‘The object of this Essay is to assert one very simple principle, as entitled to govern absolutely the dealings of society with the individual in the way of compulsion and control, whether the means used be physical force in the form of legal penalties, or the moral coercion of public opinion. That principle is, and the sole end for which mankind are warranted, individually or collectively, in interfering with the liberty of action of any of their number, is self-protection. That the only purpose for which power can be rightfully exercised over any member of a civilised community, against his will, is to prevent harm to others. His own good, either physical or moral, is not a sufficient warrant.
- John Stuart Mill, On Liberty, 1869
Civil liberties are often portrayed in the media as a costly conceit, in which the right to privacy overrides considerations of safety and social order. In the context of drug policy, accepting infringements on civil liberties is usually considered essential for the government’s ability to protect the public from the effects of illicit drugs. Far too rarely is the assumption challenged that loss of civil liberties must result in gains elsewhere. Punitive prohibition drug control policies, as the most extreme drug policy example of civil liberties sacrifices, do not show any indisputable social, health or economic advantage above harm reduction policies which respect civil liberties, often making the choice between civil liberties and social order a false dilemma. Despite this, civil liberties and public health can come into conflict in situations where policy options are available which increase public health at the expense of individual rights.
The philosophy of civil liberties
Civil liberties include the right to privacy, the freedom of speech, freedom of and from religion, and the right to the due process of law. The legal context of individual civil liberties has been developing since antiquity, with legal documents such as the Magna Carta and the United States (US) Bill of Rights being pivotal in the declaration of individual rights which cannot be restricted by others. The philosophical basis of civil liberties has been developed by enlightenment philosophers and underpins modern liberal humanism. In the argument developed by Kant and Mills, civil liberty is essentially the right of autonomy, whereby the individual has an inalienable right to self-determination in all aspects of their life which do not conflict with the autonomy of other individuals. In this philosophical context, the government is free to encourage particular behaviours in individuals, but may only resort to coercion in order to prevent one individual from harming another. As the right of an individual to use drugs to manage pain is considered a fundamental human right, can the medicinal use of marijuana be ethically prohibited? Furthermore, positive effects of drug use are not necessary for individuals to have the right to choose substance use, as the essence of autonomy is to allow individual choice and prohibition violates this autonomy.

Instructions.
1/ Answer these from the text on civil liberties and drug policy, one line each:
(a) In the quotation from Mill, what is the sole end that warrants interfering with anyone's liberty of action?
(b) Which two legal documents does the text name as pivotal in declaring individual rights?
(c) In the argument of Kant and Mills, what right is civil liberty essentially?
2/ For each statement, say whether the text on civil liberties and drug policy agrees with it. Give yes or no and quote the words that decide it.
(a) Punitive prohibition policies show clear health advantages over harm reduction policies.
(b) The Mill quotation holds that a person's own good is enough to justify using power over him against his will.
(c) Freedom of speech is listed among civil liberties.
3/ Write the next part of the text on civil liberties and drug policy, beginning after its last sentence.

Excerpted records.

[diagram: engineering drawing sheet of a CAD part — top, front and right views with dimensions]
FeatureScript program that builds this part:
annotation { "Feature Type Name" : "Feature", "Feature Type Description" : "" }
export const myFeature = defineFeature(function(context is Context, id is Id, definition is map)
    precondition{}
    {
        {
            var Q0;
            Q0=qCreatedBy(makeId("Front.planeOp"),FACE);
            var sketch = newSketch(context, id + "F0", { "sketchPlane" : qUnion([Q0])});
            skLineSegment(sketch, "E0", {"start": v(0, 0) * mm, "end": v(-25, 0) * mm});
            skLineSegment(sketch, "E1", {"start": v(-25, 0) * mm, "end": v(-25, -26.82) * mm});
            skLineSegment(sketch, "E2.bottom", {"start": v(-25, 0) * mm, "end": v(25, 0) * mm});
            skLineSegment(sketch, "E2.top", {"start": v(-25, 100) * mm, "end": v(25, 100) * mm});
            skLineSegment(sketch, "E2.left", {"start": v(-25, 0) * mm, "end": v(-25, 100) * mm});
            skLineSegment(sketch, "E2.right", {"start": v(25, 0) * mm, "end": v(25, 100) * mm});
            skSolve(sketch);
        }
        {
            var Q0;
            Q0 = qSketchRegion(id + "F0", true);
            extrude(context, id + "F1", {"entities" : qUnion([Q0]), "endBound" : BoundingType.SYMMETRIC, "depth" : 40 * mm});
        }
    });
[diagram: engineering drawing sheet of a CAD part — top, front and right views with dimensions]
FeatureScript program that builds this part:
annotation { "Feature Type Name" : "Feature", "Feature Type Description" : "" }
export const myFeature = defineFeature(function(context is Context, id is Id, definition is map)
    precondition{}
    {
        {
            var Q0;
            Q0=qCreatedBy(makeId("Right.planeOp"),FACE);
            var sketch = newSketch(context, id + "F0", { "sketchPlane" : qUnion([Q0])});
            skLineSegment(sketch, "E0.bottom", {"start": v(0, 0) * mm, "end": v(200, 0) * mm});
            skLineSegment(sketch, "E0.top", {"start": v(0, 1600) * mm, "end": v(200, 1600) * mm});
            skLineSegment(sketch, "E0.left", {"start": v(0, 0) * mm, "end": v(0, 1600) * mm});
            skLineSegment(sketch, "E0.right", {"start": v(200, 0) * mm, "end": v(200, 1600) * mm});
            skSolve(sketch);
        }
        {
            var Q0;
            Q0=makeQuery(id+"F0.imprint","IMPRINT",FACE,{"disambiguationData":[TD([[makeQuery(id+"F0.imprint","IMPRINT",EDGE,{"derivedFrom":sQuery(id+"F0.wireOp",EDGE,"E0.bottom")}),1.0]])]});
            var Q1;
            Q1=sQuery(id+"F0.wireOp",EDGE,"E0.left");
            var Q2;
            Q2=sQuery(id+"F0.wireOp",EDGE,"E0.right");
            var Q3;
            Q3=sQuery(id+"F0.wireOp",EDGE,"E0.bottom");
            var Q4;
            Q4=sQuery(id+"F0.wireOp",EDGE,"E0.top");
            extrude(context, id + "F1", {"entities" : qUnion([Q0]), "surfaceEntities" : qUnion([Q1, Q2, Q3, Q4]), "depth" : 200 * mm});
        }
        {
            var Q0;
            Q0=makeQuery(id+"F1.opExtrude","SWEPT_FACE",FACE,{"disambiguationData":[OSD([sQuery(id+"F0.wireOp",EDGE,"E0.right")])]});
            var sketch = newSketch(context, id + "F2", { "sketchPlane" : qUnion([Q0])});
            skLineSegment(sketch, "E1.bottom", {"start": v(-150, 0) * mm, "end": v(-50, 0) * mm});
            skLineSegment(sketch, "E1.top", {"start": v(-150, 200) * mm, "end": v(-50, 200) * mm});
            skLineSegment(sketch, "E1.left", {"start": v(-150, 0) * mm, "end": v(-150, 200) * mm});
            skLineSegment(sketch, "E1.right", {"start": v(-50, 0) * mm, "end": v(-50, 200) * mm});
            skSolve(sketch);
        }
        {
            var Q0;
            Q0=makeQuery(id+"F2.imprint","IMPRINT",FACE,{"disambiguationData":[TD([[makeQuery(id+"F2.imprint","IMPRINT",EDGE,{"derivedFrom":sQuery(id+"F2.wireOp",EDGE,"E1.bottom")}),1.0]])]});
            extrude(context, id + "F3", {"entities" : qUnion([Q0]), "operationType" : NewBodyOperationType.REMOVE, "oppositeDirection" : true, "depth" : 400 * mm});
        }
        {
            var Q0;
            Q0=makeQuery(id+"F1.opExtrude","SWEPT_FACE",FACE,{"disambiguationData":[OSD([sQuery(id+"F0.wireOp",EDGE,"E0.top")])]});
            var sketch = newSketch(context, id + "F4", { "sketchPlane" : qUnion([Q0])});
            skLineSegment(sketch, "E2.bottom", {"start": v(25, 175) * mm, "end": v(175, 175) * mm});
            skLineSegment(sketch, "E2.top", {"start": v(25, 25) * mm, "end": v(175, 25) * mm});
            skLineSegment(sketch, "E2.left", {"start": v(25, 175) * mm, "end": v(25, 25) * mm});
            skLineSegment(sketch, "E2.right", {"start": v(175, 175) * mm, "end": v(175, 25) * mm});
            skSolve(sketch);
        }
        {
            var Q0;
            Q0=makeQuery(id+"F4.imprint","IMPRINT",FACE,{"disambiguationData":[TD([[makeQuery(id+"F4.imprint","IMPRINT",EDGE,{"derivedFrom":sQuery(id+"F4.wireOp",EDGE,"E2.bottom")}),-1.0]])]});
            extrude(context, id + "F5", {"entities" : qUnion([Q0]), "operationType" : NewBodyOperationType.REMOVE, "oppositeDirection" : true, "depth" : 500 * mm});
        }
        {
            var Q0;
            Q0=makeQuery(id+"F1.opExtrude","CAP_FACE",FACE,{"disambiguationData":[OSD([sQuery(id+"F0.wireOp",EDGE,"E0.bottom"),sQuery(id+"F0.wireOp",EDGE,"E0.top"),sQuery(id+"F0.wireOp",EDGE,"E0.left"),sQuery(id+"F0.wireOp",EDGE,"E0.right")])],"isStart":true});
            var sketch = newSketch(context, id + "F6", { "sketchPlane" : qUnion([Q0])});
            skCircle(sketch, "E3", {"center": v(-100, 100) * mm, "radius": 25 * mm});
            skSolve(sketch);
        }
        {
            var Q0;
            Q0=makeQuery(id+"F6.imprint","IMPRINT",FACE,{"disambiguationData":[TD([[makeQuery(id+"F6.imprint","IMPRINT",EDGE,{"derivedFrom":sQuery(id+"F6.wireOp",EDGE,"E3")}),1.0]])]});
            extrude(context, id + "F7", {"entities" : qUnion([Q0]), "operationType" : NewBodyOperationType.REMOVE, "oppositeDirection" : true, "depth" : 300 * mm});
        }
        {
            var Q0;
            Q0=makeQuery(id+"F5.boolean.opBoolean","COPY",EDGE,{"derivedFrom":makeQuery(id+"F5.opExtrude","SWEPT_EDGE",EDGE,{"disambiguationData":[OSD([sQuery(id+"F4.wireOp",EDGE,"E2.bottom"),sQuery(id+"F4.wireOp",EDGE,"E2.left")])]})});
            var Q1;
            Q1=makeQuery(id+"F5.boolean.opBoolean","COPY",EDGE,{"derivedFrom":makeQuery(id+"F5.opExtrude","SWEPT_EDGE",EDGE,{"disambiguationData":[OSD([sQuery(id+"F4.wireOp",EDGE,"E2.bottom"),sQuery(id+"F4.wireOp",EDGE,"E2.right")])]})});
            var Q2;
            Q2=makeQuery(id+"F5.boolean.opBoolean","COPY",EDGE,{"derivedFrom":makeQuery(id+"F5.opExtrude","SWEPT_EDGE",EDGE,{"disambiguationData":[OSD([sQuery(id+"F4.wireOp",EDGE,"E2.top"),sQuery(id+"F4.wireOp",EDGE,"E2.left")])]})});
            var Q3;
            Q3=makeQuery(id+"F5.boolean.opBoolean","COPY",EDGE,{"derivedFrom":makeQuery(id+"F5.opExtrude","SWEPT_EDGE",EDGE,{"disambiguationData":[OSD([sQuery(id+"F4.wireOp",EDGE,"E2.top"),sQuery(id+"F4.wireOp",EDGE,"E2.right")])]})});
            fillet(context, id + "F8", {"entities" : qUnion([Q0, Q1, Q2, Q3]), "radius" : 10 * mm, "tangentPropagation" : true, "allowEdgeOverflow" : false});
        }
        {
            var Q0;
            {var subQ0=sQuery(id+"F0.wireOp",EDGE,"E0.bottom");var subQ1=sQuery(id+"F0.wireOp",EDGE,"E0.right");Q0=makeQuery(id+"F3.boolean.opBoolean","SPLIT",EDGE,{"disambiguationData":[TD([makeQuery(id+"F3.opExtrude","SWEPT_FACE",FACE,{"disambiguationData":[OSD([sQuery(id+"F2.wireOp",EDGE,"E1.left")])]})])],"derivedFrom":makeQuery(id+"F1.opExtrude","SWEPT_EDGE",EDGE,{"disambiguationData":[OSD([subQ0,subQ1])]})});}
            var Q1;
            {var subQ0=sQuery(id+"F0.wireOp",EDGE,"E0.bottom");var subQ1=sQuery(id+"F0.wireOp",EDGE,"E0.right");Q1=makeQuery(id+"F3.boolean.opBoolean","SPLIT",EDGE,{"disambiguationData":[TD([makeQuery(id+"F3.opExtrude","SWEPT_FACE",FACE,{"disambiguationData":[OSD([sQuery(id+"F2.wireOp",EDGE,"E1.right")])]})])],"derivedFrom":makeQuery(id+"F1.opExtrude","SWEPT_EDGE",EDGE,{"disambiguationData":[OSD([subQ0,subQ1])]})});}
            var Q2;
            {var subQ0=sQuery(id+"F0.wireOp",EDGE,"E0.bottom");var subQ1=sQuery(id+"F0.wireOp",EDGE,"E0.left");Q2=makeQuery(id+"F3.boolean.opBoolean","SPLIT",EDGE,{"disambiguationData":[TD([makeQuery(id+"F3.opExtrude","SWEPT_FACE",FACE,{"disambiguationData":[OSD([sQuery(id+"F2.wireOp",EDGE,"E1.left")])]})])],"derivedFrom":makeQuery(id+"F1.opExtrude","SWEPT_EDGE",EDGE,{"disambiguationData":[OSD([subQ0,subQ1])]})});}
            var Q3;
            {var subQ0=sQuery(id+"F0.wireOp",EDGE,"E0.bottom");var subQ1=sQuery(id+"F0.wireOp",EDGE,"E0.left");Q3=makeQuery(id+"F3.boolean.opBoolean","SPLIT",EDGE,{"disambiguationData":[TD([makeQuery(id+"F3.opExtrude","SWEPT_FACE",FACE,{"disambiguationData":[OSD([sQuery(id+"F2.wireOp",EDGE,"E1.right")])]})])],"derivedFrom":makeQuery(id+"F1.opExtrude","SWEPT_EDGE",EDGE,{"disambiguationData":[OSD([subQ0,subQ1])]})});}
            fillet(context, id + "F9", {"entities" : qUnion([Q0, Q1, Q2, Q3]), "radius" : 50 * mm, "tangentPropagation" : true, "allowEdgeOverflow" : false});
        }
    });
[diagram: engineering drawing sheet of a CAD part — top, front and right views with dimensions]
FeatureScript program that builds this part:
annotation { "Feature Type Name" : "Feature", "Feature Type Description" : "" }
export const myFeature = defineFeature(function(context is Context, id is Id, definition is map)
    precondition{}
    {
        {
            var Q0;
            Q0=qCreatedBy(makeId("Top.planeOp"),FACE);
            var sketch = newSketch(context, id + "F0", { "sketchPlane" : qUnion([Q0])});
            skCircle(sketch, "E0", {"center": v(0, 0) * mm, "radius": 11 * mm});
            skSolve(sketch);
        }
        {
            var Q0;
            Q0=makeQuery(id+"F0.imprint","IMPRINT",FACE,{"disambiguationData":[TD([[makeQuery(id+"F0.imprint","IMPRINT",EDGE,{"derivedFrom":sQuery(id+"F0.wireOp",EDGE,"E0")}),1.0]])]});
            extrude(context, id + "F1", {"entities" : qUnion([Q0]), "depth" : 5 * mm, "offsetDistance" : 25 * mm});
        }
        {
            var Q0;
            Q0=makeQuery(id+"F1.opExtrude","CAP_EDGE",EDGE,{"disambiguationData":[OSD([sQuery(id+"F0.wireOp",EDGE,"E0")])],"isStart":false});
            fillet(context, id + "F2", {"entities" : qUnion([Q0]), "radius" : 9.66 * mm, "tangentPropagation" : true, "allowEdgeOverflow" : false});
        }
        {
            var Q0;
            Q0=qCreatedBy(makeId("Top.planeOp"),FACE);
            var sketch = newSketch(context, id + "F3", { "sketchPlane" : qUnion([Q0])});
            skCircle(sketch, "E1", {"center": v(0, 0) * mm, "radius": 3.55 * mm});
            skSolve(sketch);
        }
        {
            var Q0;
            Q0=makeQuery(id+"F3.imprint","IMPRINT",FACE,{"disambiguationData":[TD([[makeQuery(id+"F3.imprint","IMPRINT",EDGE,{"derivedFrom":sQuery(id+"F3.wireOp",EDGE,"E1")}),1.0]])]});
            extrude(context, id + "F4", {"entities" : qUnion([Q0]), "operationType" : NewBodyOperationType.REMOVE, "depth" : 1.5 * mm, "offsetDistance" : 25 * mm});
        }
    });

Set of answers.
1/
(a) Self-protection.
(b) The Magna Carta and the United States (US) Bill of Rights.
(c) The right of autonomy.

2/
(a) No: "do not show any indisputable social, health or economic advantage above harm reduction policies which respect civil liberties"
(b) No: "His own good, either physical or moral, is not a sufficient warrant."
(c) Yes: "Civil liberties include the right to privacy, the freedom of speech, freedom of and from religion, and the right to the due process of law."

3/
Civil liberties and punitive prohibition
A large number of drugs are subject to international prohibitions on production, trafficking, sales, purchase and use, subject to punitive measures. This act of making drugs illicit is a limitation on individual autonomy in decision making, and can therefore be argued as being a civil liberties violation. However under the ethical framework of Mills, coercive intervention is permissible in order to prevent others from harm arising from the individuals use. For punitive prohibition the intention of the coercive intervention is not the protection of the individual from self-harm, as the harm inflicted upon the individual in response to their drug-use (e.g. incarceration) is often greater than the harm that came directly from that use. Rather, the intention of punitive prohibition is to use individual punishment for the benefit of others, on the grounds that the act of drug-taking causes harm to others by encouraging the social conditions in which others may make the same choice. While rarely articulated in this manner, the justification of punitive prohibition is essentially based on this conflict between allowing an individual right to exercise their autonomy when the choices of that individual have negative impacts upon society. In order for this conflict to become a true struggle between individual civil liberties and societal freedoms, the outcome of punitive prohibition must cause less total harm than the prohibited substance.
Firstly, what are the limitations placed upon the autonomy of those individuals who still participate in the drug trade through illegal markets? The strongest example of punitive prohibition is the US, which has operated a “War on Drugs” lasting nearly 40 years and currently spending over US$40 billion per year. The key policy focuses have been to eliminate drug trafficking and to increase the personal costs of using illegal drugs. The most direct increased personal cost in using drugs is incarceration. Currently in the US 1 in 32 adults is in prison, a total of 2 million (or ~25%) of the world’s 9 million prisoners, half of which are incarcerated due to drug offences.
The increased cost to the drug users is not only experienced through incarceration. Many of the official policies in the US (and to a lesser extent in Australia through the Howard “Tough on Drugs” policy) increase the costs of drug use far beyond direct legal ramifications and exposes them to discrimination which increases the vulnerability of the drug user to elevated harm. A recent survey of US drug treatment program attendees found that 47% had experienced civil liberties violations, such as one third being the victim of police harassment and illegal police tactics (including unlawful search and denial of access to an attorney) and 14% being denied a job due to their criminal record. Other studies showed that police harassment reduces the uptake of harm reduction programs in drug users. Only 18% of those who experienced civil liberties violations sought legal help for these issues, largely because they did not know the actions were illegal. Other forms of discrimination in the US are legal under the Personal Responsibility and Work Opportunity Reconciliation Act, the Fair Housing Act and the Americans with Disabilities Act. These prohibit persons with drug conviction from receiving student loans and grants, temporary assistance, and food stamps. Drug use is grounds for expulsion from public housing and disability due to drug use is grounds for exclusion from supplemental security income. While punitive measures against drug users who cause harm to others is reasonable, the over-criminalisation of drug use results in an inordinate amount of harm to users. Punishing drug users for exercising their autonomy is a civil liberties violation, and does not result in a net harm reduction to the individual.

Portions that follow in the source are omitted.